In yesterday’s post, I went over how to run a little static site (the one where you are reading this) in CGP following their guide.

After finishing the setup, I had the feeling that at least the load balancer (LB) was going to have some cost. I was right. Checking the billing today, I could see how the LB will incur daily charges even with very low traffic. Calculating the cost of the LB is indeed tricky. The pricing is quite complicated, and you need to take into account multiple factors. I will show ways to eliminate the cost of it in this post.

Not only that. Looking at the quite-limiting free tier in GCP, I realized the Could Storage free tier only applies to US region buckets. Below I will describe how I moved the bucket I created in europe-west3 to us-east1 to make sure the little storage I need will be included in the free tier and remove the Load Balancer.

Moving a bucket to a different region

If your bucket is empty, the best is to delete it and then create a new one in the new region. If, like my case, you already have data in the bucket, you will need to create the new bucket in the new region and transfer the data before deleting the current bucket. Bucket names are unique; if for any reason, you need to reuse the name, which again is my situation, you will need to use an intermediate bucket for your data.

In my case, as mentioned above, I want to have the same bucket name but in a different region. Luckily, I don’t need to move the data in the bucket because I can reupload the site as easily as I update it. That saves me the hassle of creating an intermediate bucket.

First, I removed the bucket using the console. It was the first time deleting a bucket in GCP for me, and the console is more forgiving if you are still learning. Yesterday, I created the bucket using the console. This time, I decided to use the CLI. Running gsutil mb -l us-east1 -c standard -b on -p notes-nestorlafon-com gs://notes.nestorlafon.com creates the bucket with the configuration needed. Careful, the guide doesn’t have the same parameters as my command; some of them are the default value, but others, like -p are needed unless you have a configuration file for gsutil. Once the bucket is created, you want to make it public. The CLI command for that is simple gsutil iam ch allUsers:objectViewer gs://notes.nestorlafon.com.

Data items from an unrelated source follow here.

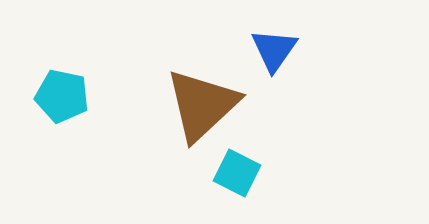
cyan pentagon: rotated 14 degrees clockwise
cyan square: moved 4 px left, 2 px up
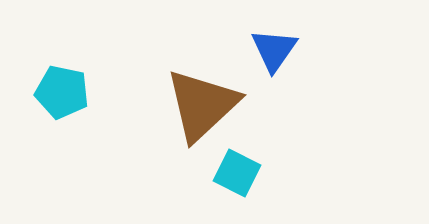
cyan pentagon: moved 4 px up
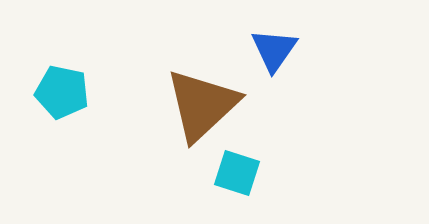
cyan square: rotated 9 degrees counterclockwise
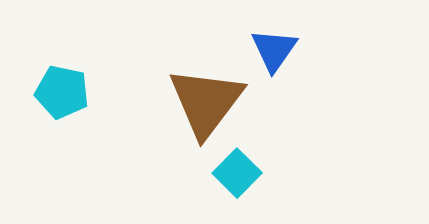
brown triangle: moved 4 px right, 3 px up; rotated 10 degrees counterclockwise
cyan square: rotated 27 degrees clockwise
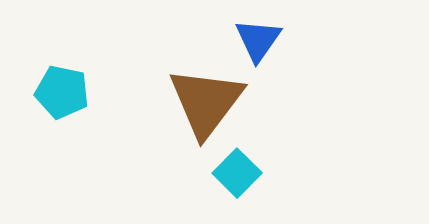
blue triangle: moved 16 px left, 10 px up
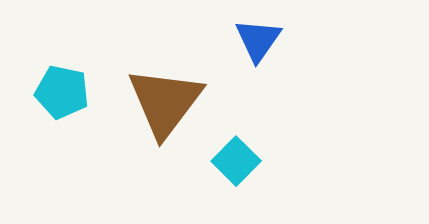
brown triangle: moved 41 px left
cyan square: moved 1 px left, 12 px up
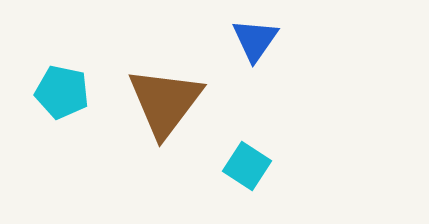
blue triangle: moved 3 px left
cyan square: moved 11 px right, 5 px down; rotated 12 degrees counterclockwise
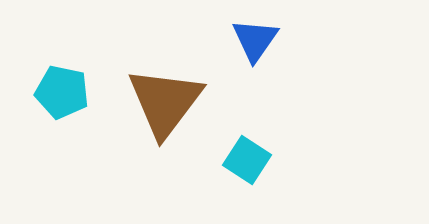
cyan square: moved 6 px up
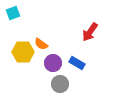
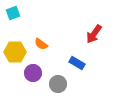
red arrow: moved 4 px right, 2 px down
yellow hexagon: moved 8 px left
purple circle: moved 20 px left, 10 px down
gray circle: moved 2 px left
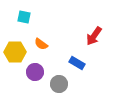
cyan square: moved 11 px right, 4 px down; rotated 32 degrees clockwise
red arrow: moved 2 px down
purple circle: moved 2 px right, 1 px up
gray circle: moved 1 px right
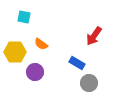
gray circle: moved 30 px right, 1 px up
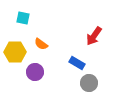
cyan square: moved 1 px left, 1 px down
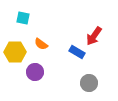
blue rectangle: moved 11 px up
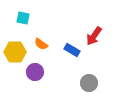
blue rectangle: moved 5 px left, 2 px up
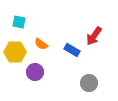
cyan square: moved 4 px left, 4 px down
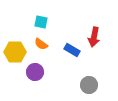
cyan square: moved 22 px right
red arrow: moved 1 px down; rotated 24 degrees counterclockwise
gray circle: moved 2 px down
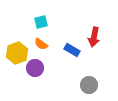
cyan square: rotated 24 degrees counterclockwise
yellow hexagon: moved 2 px right, 1 px down; rotated 20 degrees counterclockwise
purple circle: moved 4 px up
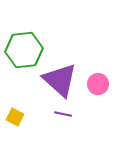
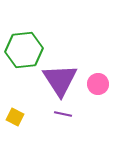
purple triangle: rotated 15 degrees clockwise
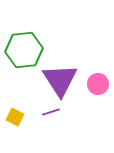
purple line: moved 12 px left, 2 px up; rotated 30 degrees counterclockwise
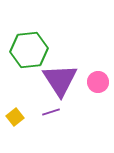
green hexagon: moved 5 px right
pink circle: moved 2 px up
yellow square: rotated 24 degrees clockwise
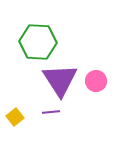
green hexagon: moved 9 px right, 8 px up; rotated 9 degrees clockwise
pink circle: moved 2 px left, 1 px up
purple line: rotated 12 degrees clockwise
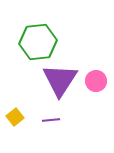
green hexagon: rotated 9 degrees counterclockwise
purple triangle: rotated 6 degrees clockwise
purple line: moved 8 px down
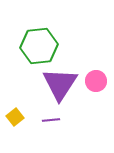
green hexagon: moved 1 px right, 4 px down
purple triangle: moved 4 px down
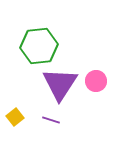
purple line: rotated 24 degrees clockwise
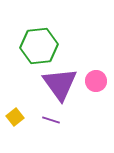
purple triangle: rotated 9 degrees counterclockwise
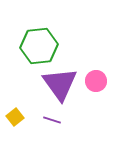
purple line: moved 1 px right
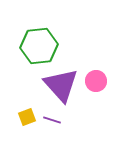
purple triangle: moved 1 px right, 1 px down; rotated 6 degrees counterclockwise
yellow square: moved 12 px right; rotated 18 degrees clockwise
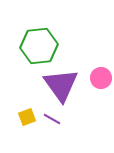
pink circle: moved 5 px right, 3 px up
purple triangle: rotated 6 degrees clockwise
purple line: moved 1 px up; rotated 12 degrees clockwise
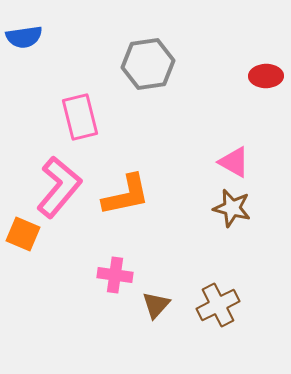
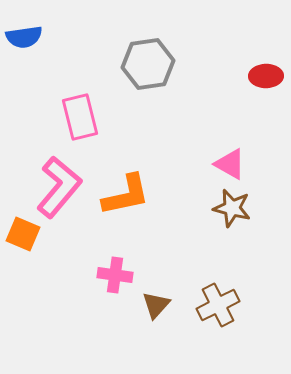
pink triangle: moved 4 px left, 2 px down
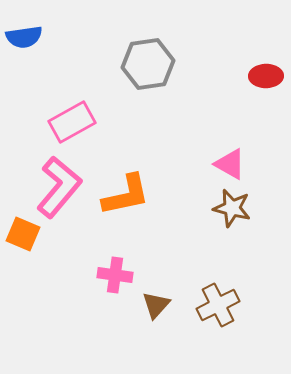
pink rectangle: moved 8 px left, 5 px down; rotated 75 degrees clockwise
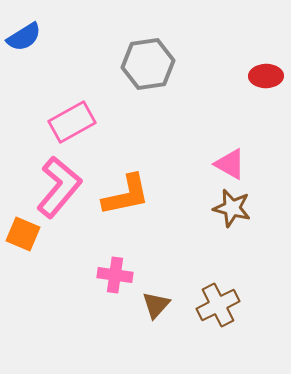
blue semicircle: rotated 24 degrees counterclockwise
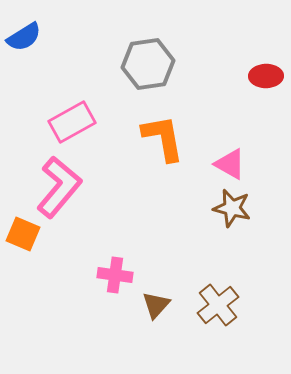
orange L-shape: moved 37 px right, 57 px up; rotated 88 degrees counterclockwise
brown cross: rotated 12 degrees counterclockwise
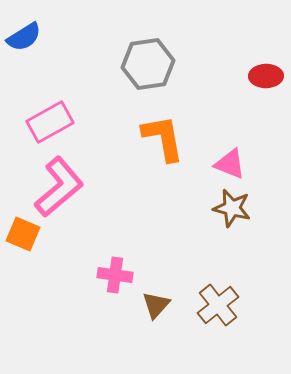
pink rectangle: moved 22 px left
pink triangle: rotated 8 degrees counterclockwise
pink L-shape: rotated 10 degrees clockwise
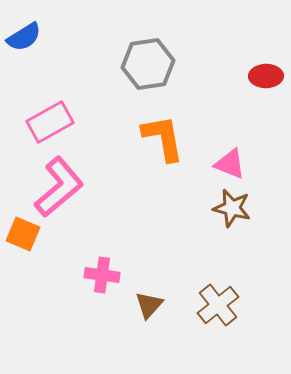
pink cross: moved 13 px left
brown triangle: moved 7 px left
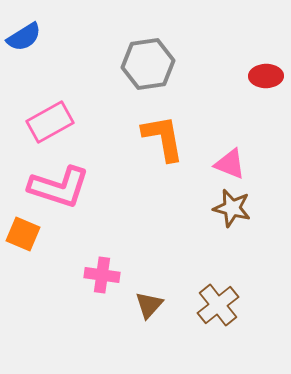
pink L-shape: rotated 58 degrees clockwise
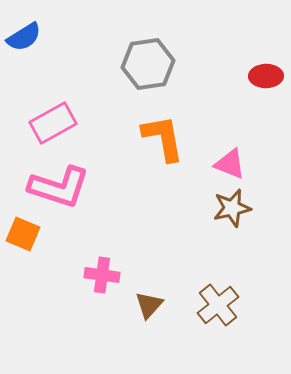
pink rectangle: moved 3 px right, 1 px down
brown star: rotated 27 degrees counterclockwise
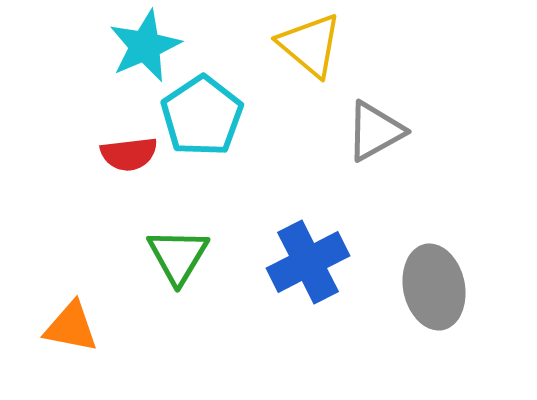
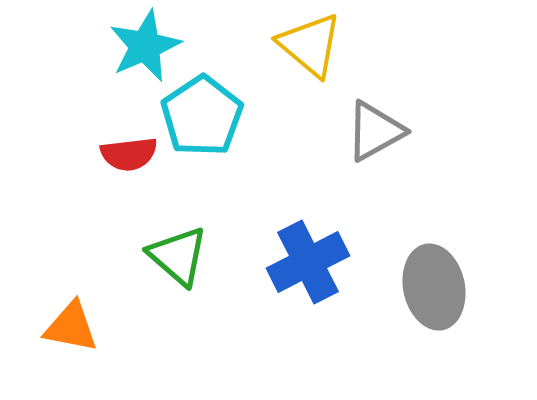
green triangle: rotated 20 degrees counterclockwise
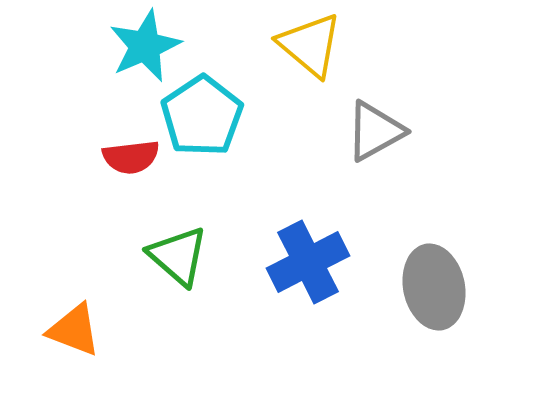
red semicircle: moved 2 px right, 3 px down
orange triangle: moved 3 px right, 3 px down; rotated 10 degrees clockwise
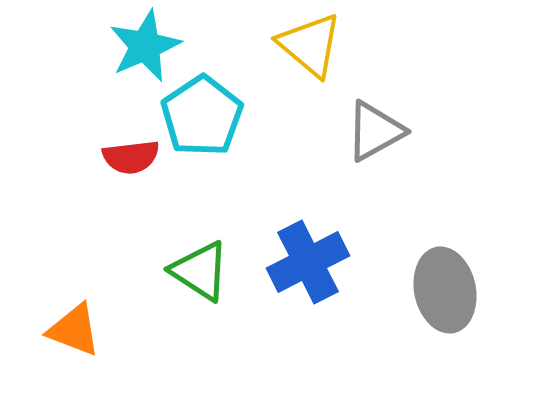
green triangle: moved 22 px right, 15 px down; rotated 8 degrees counterclockwise
gray ellipse: moved 11 px right, 3 px down
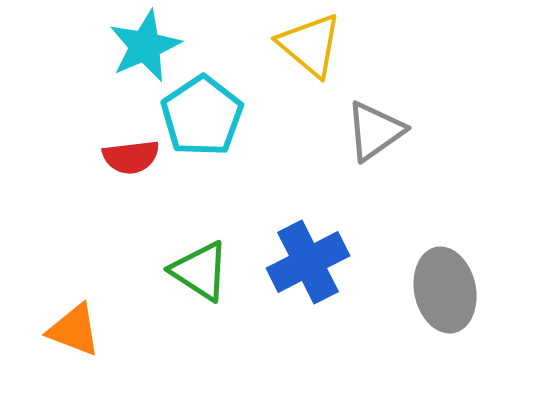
gray triangle: rotated 6 degrees counterclockwise
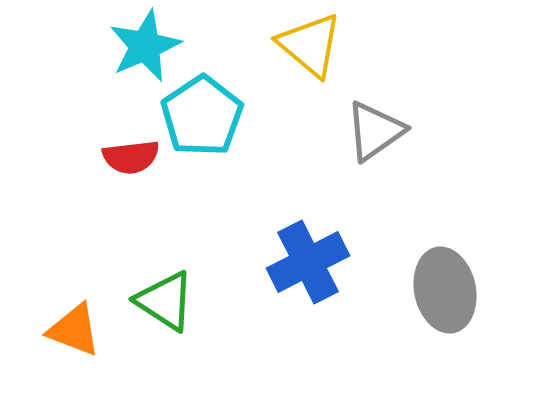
green triangle: moved 35 px left, 30 px down
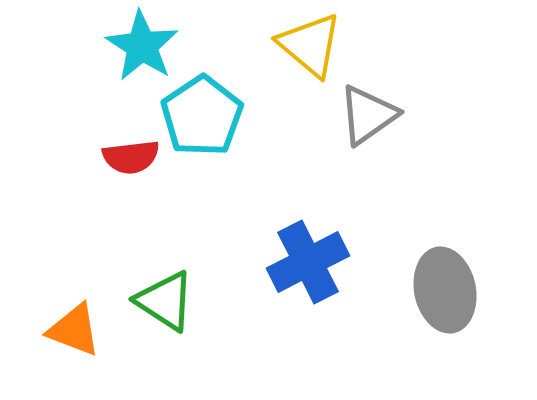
cyan star: moved 3 px left; rotated 16 degrees counterclockwise
gray triangle: moved 7 px left, 16 px up
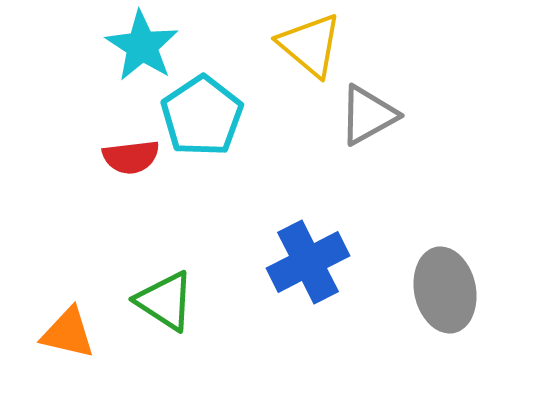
gray triangle: rotated 6 degrees clockwise
orange triangle: moved 6 px left, 3 px down; rotated 8 degrees counterclockwise
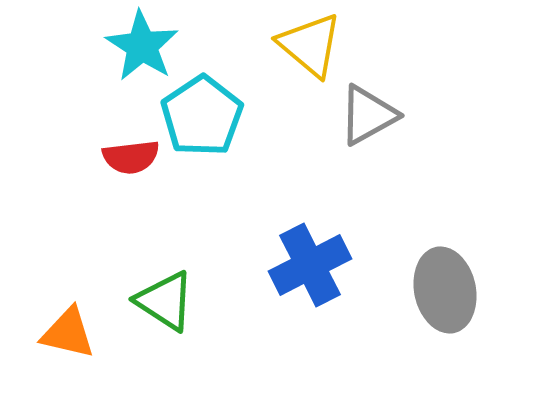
blue cross: moved 2 px right, 3 px down
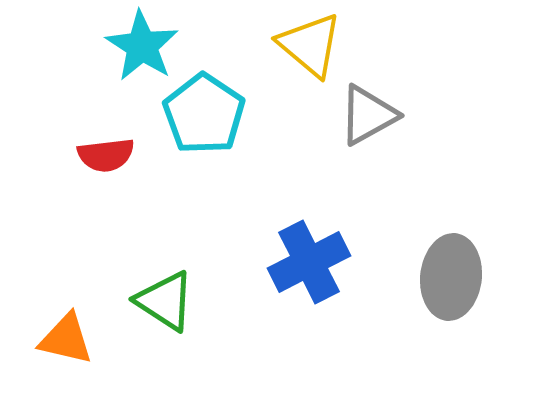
cyan pentagon: moved 2 px right, 2 px up; rotated 4 degrees counterclockwise
red semicircle: moved 25 px left, 2 px up
blue cross: moved 1 px left, 3 px up
gray ellipse: moved 6 px right, 13 px up; rotated 18 degrees clockwise
orange triangle: moved 2 px left, 6 px down
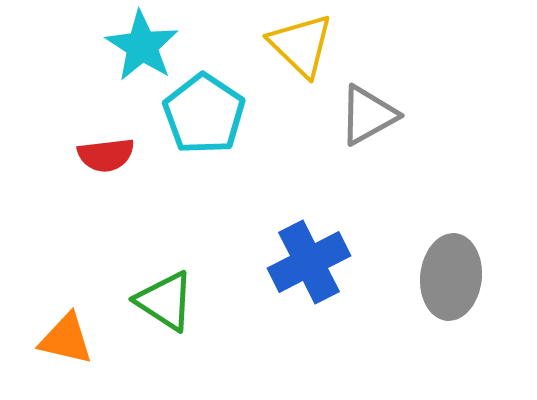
yellow triangle: moved 9 px left; rotated 4 degrees clockwise
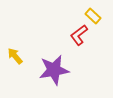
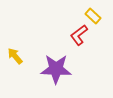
purple star: moved 2 px right, 1 px up; rotated 12 degrees clockwise
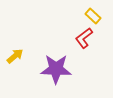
red L-shape: moved 5 px right, 3 px down
yellow arrow: rotated 90 degrees clockwise
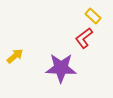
purple star: moved 5 px right, 1 px up
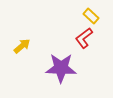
yellow rectangle: moved 2 px left
yellow arrow: moved 7 px right, 10 px up
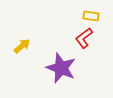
yellow rectangle: rotated 35 degrees counterclockwise
purple star: rotated 20 degrees clockwise
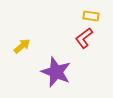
purple star: moved 5 px left, 4 px down
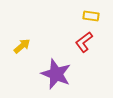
red L-shape: moved 4 px down
purple star: moved 2 px down
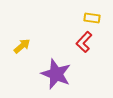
yellow rectangle: moved 1 px right, 2 px down
red L-shape: rotated 10 degrees counterclockwise
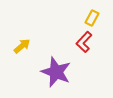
yellow rectangle: rotated 70 degrees counterclockwise
purple star: moved 2 px up
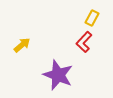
yellow arrow: moved 1 px up
purple star: moved 2 px right, 3 px down
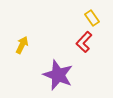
yellow rectangle: rotated 63 degrees counterclockwise
yellow arrow: rotated 24 degrees counterclockwise
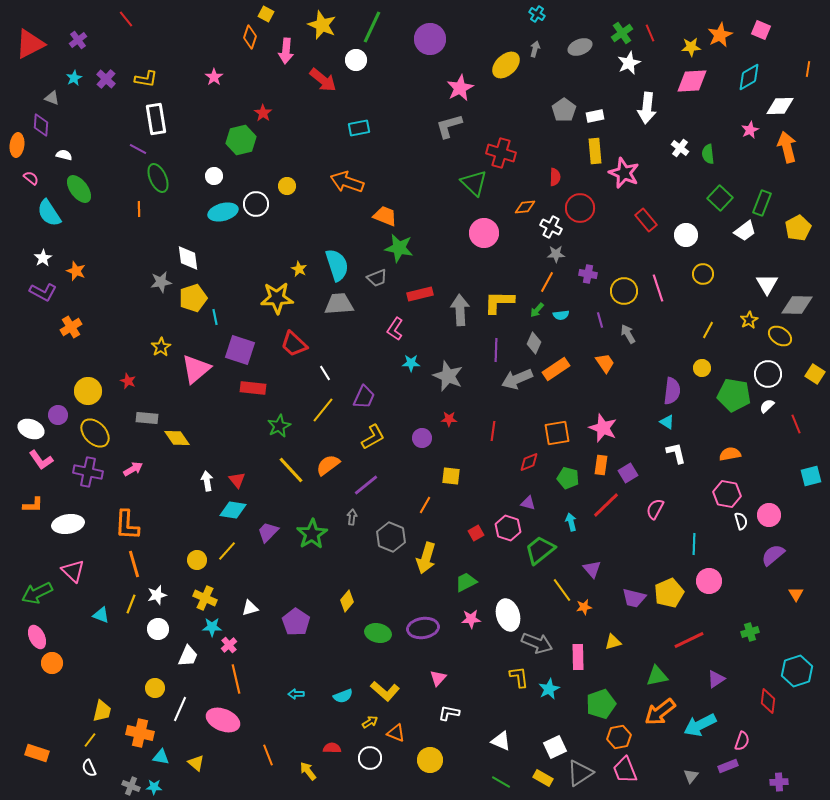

Next is uploading the site again. For that I decided to give a try to the rsync option with the command gsutil rsync -d -r _site gs://notes.nestorlafon.com. It spits some warnings, but it seems to do the expected job. The -d option is to delete files not present in the source.

One last step before verifying that everything is working as expected is to set up the bucket for acting as a website. For that, I used the command gsutil web set -m index.html -e 404.html gs://notes.nestorlafon.com.

After that, notes.nestorlafon.com was working again as expected from a bucket in a different region.

Removing the Load Balancer

To be able to remove the load balancer, as I explain below, your site needs to be served from a subdomain, in my case notes in `nestorlafon.com, and you should be ok use insecure HTTP for it. If you plan to run any serious website, it is better to stick to pay for the LB and an SSL certificate for your HTTPS connection.

In the console, if you go to your bucket, and click on one file, you will see that the public URL look like https://storage.googleapis.com/notes.nestorlafon.com/index.html. You can rewrite it as http://notes.nestorlafon.com.storage.googleapis.com/index.html and it will still work. Note that the second link uses HTTP and has the bucket’s name as part of the domain. That’s what makes possible the next step.

Now you can go to your domain registrant and change the DNS configuration. Delete the old A entry for your subdomain and create a new CNAME entry pointing to your bucket domain. In my case, notes pointing to notes.nestorlafon.com.storage.googleapis.com.

Now you can remove the LB. I went to the console, selected the LB, and press delete. It will prompt you to remove the backend bucket. Tick that box; deleting that backend bucket won’t affect your storage bucket, as it is only part of the LB configuration.

There you go. Your static site is running for free in GCP.

Amendment a few days later

Accidentally, I found Google was still billing me some cents per day. Looking at the billing details, this was due to Static IP Charge in Compute Engine. But looking in the console section for Compute Engine showed nothing. After a bit of reading, I found that I could use gcloud compute addresses list to see all addresses used in that project, and in the same document, I found that external static IPs are reserved in the VPC Network. Once there in the console, deleting the IP is a couple of clicks away. I didn’t request that IP, most probably it was needed for the Load Balancer. It wasn’t gone when I removed the Load Balancer as it is not part of it. I wish Google was smarter and notify you that you deleted the last resource using that IP reservation.